Abstract

Quantitative analysis of fossil assemblages from ten depositional sequences identified the spatial and temporal distribution of shallow and deep subtidal biofacies in Middle and Upper Ordovician strata of the Nashville Dome. Articulate brachiopods and bryozoans dominate most biofacies, although corals, sponges, gastropods, and bivalves are also important taxa that dominate biofacies locally. Temporal patterns in both lithofacies and biofacies indicate a close link between environmental shifts and faunal changes that took place over a period of approximately 13 million years. The primary cause of the environmental and biotic changes was Taconic orogenesis, which increased the flux of fine-grained siliciclastics and nutrients to the epeiric seaway and affected circulation patterns by changing basin topography. Biofacies replacement was accomplished not only by taxonomic turnover, but also by wholesale changes in the dominance structure of local assemblages. Changes in dominance also occurred at the guild level, with dominance by reclining epifaunal suspension feeders (RESF) shifting to pedunculate epifaunal suspension feeders and back to RESF in concert with environmental changes.
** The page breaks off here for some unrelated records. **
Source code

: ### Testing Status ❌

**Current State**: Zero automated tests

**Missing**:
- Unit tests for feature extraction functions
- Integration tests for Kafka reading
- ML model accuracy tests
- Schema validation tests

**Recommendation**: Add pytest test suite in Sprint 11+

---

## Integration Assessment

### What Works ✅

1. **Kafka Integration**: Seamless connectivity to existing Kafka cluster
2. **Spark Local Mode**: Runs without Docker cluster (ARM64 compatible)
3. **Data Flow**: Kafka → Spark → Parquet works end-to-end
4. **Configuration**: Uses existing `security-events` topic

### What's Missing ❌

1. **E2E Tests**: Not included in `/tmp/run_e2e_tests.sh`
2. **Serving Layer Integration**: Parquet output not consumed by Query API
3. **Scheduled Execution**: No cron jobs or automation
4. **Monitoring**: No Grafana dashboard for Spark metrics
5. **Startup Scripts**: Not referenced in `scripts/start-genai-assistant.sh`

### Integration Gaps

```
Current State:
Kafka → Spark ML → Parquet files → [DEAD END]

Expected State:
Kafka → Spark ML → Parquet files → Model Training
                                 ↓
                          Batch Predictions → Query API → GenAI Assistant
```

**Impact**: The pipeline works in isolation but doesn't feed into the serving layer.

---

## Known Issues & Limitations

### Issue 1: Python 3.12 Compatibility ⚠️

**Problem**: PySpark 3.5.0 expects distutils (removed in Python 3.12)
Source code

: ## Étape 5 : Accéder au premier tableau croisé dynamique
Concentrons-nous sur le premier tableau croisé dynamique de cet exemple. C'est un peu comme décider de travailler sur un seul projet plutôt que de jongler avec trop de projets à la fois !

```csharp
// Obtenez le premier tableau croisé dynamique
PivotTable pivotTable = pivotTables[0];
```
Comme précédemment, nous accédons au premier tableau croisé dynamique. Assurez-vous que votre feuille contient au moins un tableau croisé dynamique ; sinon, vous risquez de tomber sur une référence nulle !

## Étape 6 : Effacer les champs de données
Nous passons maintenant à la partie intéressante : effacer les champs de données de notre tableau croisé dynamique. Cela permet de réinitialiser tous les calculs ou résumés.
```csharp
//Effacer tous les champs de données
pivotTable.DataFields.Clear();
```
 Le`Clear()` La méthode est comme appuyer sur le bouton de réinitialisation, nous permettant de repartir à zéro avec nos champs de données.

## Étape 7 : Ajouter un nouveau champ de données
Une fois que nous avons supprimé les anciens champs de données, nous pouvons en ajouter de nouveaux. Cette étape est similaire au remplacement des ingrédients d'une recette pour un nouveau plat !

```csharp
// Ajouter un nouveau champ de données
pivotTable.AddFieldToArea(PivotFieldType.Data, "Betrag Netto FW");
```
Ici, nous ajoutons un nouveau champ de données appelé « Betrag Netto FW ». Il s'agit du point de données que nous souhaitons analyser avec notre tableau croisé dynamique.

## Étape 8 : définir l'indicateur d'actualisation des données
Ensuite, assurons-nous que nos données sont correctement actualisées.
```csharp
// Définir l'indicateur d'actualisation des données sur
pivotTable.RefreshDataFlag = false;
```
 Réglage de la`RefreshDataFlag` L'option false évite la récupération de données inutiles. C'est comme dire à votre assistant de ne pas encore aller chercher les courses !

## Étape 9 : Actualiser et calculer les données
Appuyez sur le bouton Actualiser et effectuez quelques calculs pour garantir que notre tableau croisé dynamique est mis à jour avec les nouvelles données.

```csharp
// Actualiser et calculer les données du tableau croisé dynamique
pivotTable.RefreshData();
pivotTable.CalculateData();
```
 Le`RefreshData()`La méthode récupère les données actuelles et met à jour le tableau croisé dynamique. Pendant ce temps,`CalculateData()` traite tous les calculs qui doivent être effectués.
Although all major macrofaunal groups involved in biofacies replacement were affected by the changes in paleoceanographic conditions, local extinction and immigration was not synchronous among all genera, but occurred at different times for different genera. This suggests that these Middle and Upper Ordovician biofacies are composed of communities that were not tightly integrated in their structure, but rather were fluid with species and genera moving in and out of communities in response to local changes in environmental conditions.